Es posible que reciba un mensaje de correo electrónico de su banco, aunque muchos bancos evitan esa forma de comunicación. Si hizo clic en un enlace en un sitio no relacionado y terminó en el inicio de sesión de Bank of Armórica, es muy probable que sea falso.

Pero, ¿qué pasa si su banco, el Servicio de Impuestos Internos (IRS) o PayPal realmente están tratando de comunicarse con usted por un problema con su cuenta? La solución es simple: omita el enlace e inicie sesión en el servicio directamente, como lo haría normalmente.

Obtenga ayuda para combatir el phishing

Ser más astuto que los estafadores, detectar sus artimañas más astutas, te da una buena sensación, seguro. Pero es posible que mañana no sea tan inteligente, por lo que vale la pena solicitar ayuda en la lucha contra las estafas de phishing. Los navegadores modernos incorporan protección contra sitios fraudulentos y hacen un trabajo decente. La mayoría de los productos de la suite de seguridad y antivirus añaden su propia protección contra el phishing; los mejores obtienen puntuaciones de hasta el 100 por ciento de protección en nuestras pruebas.

El uso de un administrador de contraseñas también lo ayuda a mantenerse alejado de los fraudes. Con la mayoría de estos productos, puede visitar un sitio seguro e iniciar sesión con un solo clic. Y si de alguna manera logra llegar a un sitio fraudulento, el hecho de que su administrador de contraseñas no complete las credenciales de inicio de sesión guardadas es una gran señal de alerta.

Los internautas más experimentados utilizan una red privada virtual o VPN para sus actividades en línea. El uso de una VPN protege sus datos en tránsito, porque los datos viajan en forma encriptada al servidor VPN. También ofrece cierta protección contra el acoso cibernético, porque su tráfico parece provenir del servidor VPN, no de su dirección IP local. Pero enrutar el tráfico web a través de una VPN no ayuda en absoluto contra el phishing. Cuando les da sus credenciales a los propietarios de un sitio de phishing, no importa cómo llegaron allí. Objetivo de los ataques de phishing usted, no sus dispositivos o sistemas de comunicación.

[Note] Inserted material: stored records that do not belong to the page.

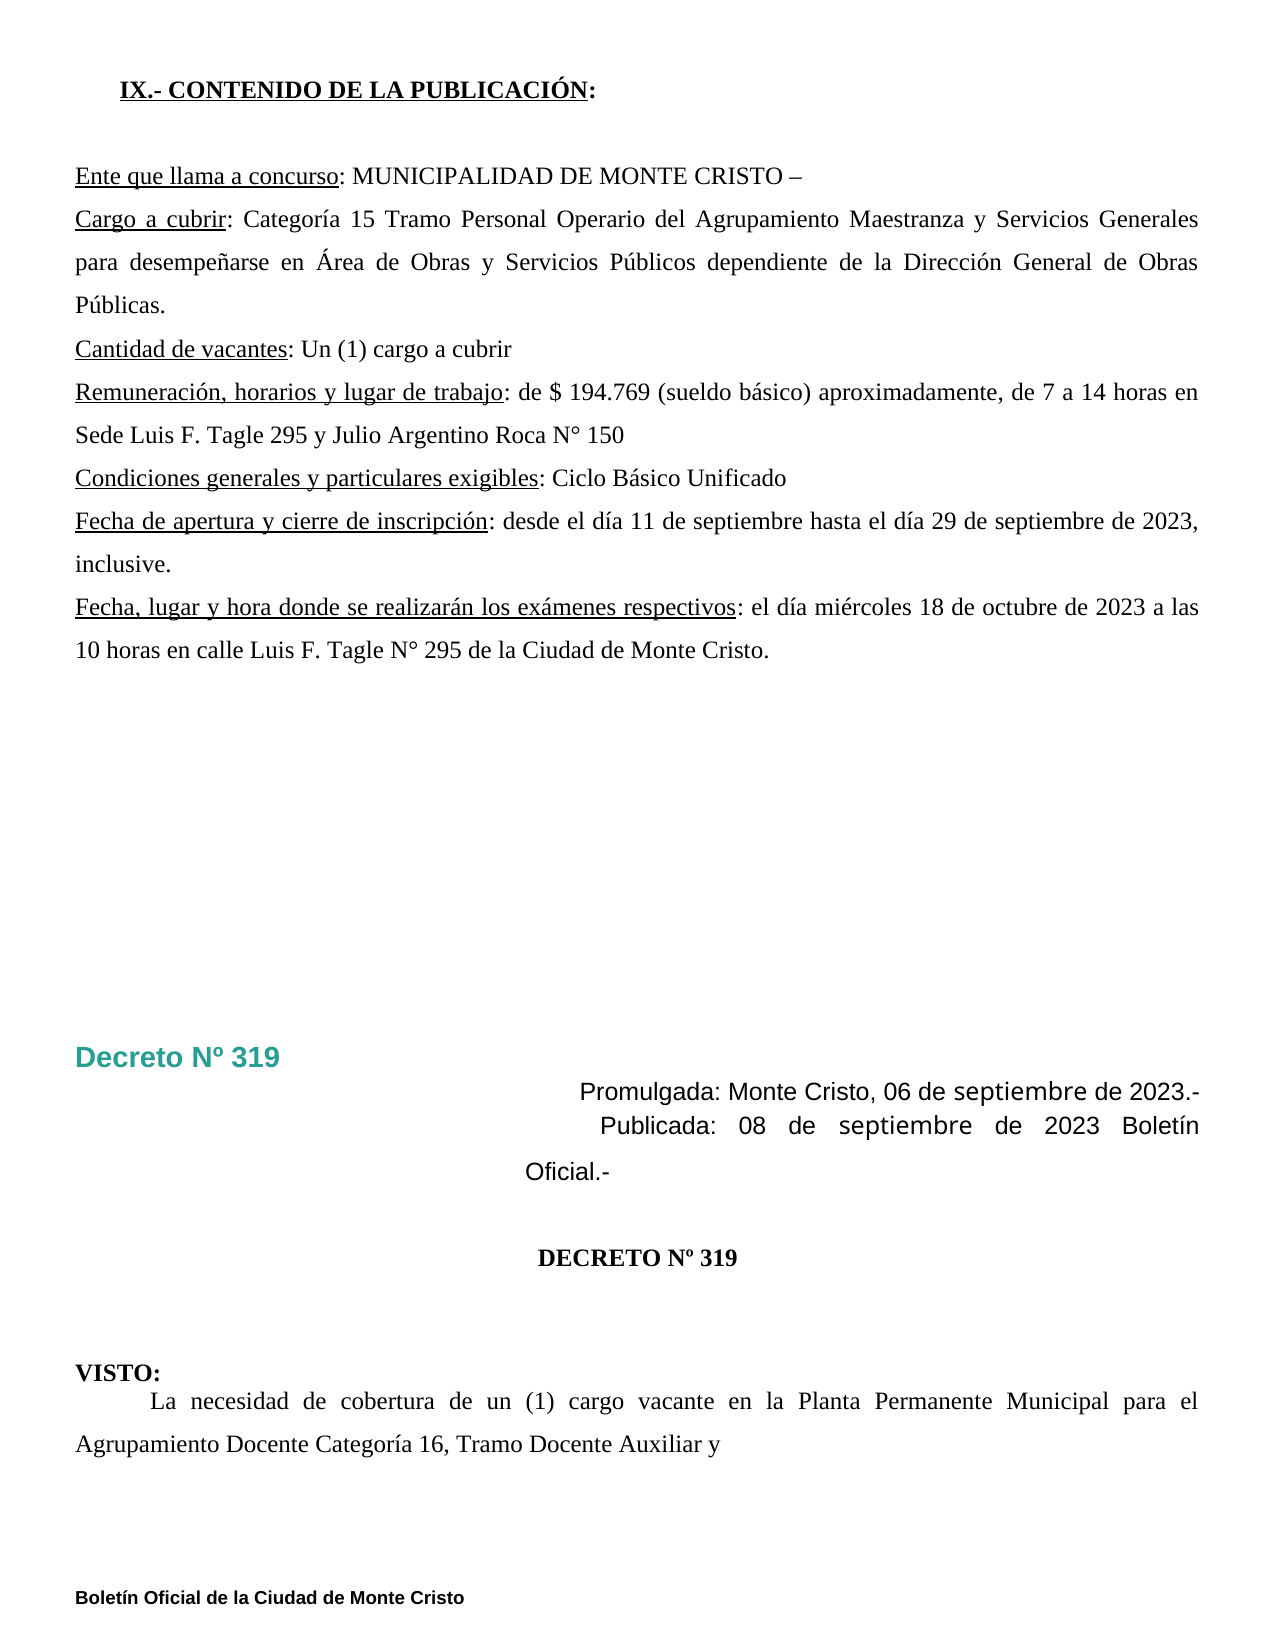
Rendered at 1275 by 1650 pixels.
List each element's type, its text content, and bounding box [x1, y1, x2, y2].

text Cargo a cubrir: Categoría 15 Tramo Personal Operario del Agrupamiento Maestranza y Servicios Generales para desempeñarse en Área de Obras y Servicios Públicos dependiente de la Dirección General de Obras Públicas. [75, 204, 1200, 319]
text La necesidad de cobertura de un (1) cargo vacante en la Planta Permanente Municipal para el Agrupamiento Docente Categoría 16, Tramo Docente Auxiliar y [75, 1386, 1200, 1458]
subtitle Decreto Nº 319 [75, 1040, 1200, 1074]
text Fecha, lugar y hora donde se realizarán los exámenes respectivos: el día miércoles 18 de octubre de 2023 a las 10 horas en calle Luis F. Tagle N° 295 de la Ciudad de Monte Cristo. [75, 592, 1200, 664]
text VISTO: [75, 1358, 1200, 1386]
text IX.- CONTENIDO DE LA PUBLICACIÓN: [75, 75, 1200, 104]
text DECRETO Nº 319 [75, 1243, 1200, 1271]
text Remuneración, horarios y lugar de trabajo: de $ 194.769 (sueldo básico) aproximadamente, de 7 a 14 horas en Sede Luis F. Tagle 295 y Julio Argentino Roca N° 150 [75, 377, 1200, 449]
text Promulgada: Monte Cristo, 06 de septiembre de 2023.- [75, 1074, 1200, 1108]
text Condiciones generales y particulares exigibles: Ciclo Básico Unificado [75, 463, 1200, 492]
text Ente que llama a concurso: MUNICIPALIDAD DE MONTE CRISTO – [75, 161, 1200, 190]
text Publicada: 08 de septiembre de 2023 Boletín Oficial.- [525, 1108, 1200, 1185]
text Fecha de apertura y cierre de inscripción: desde el día 11 de septiembre hasta el día 29 de septiembre de 2023, inclusive. [75, 506, 1200, 578]
text Cantidad de vacantes: Un (1) cargo a cubrir [75, 334, 1200, 362]
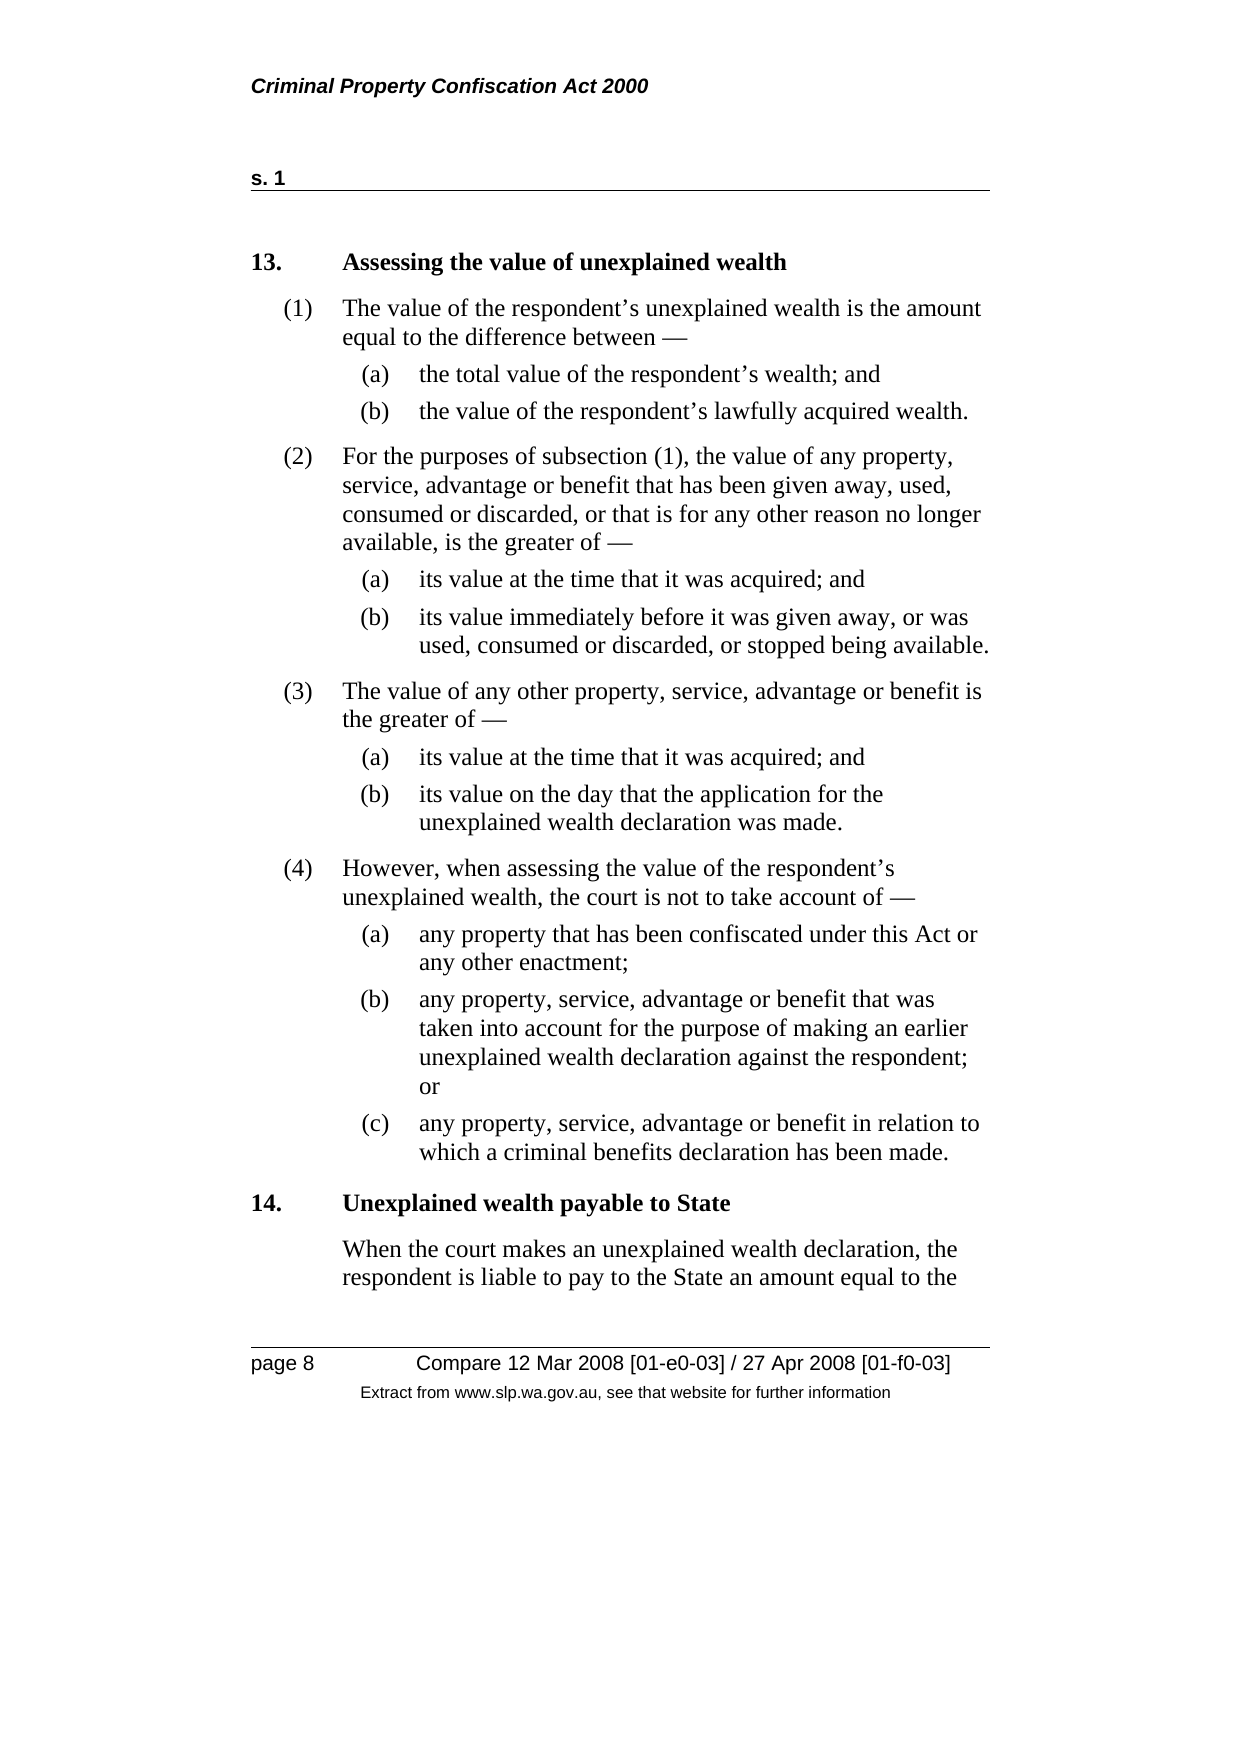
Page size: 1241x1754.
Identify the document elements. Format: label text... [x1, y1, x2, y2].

El phishing es más frecuente de lo que imagina. Para obtener las imágenes de este artículo, simplemente tomé las últimas cinco o seis docenas de fraudes verificados de un sitio de rastreo de phishing popular y los revisé, buscando buenos ejemplos. Sí, las páginas fraudulentas se incluyen rápidamente en la lista negra, pero los estafadores simplemente cierran y aparecen con una nueva página de estafas.

Protéjase del phishing

Para evitar el dolor de ser estafado con el dinero que tanto necesita, o la vergüenza de ceder sus datos confidenciales a un fraude, utilice los recursos disponibles, como los administradores de contraseñas y el sistema de detección de phishing en su antivirus. Pero mantén tus propios ojos abiertos para detectar cualquier fraude que se produzca. Si una página proviene de un enlace sospechoso, si no hay un bloqueo HTTPS en la barra de direcciones, si se ve mal de alguna manera, ¡no la toques! Tu vigilancia dará sus frutos.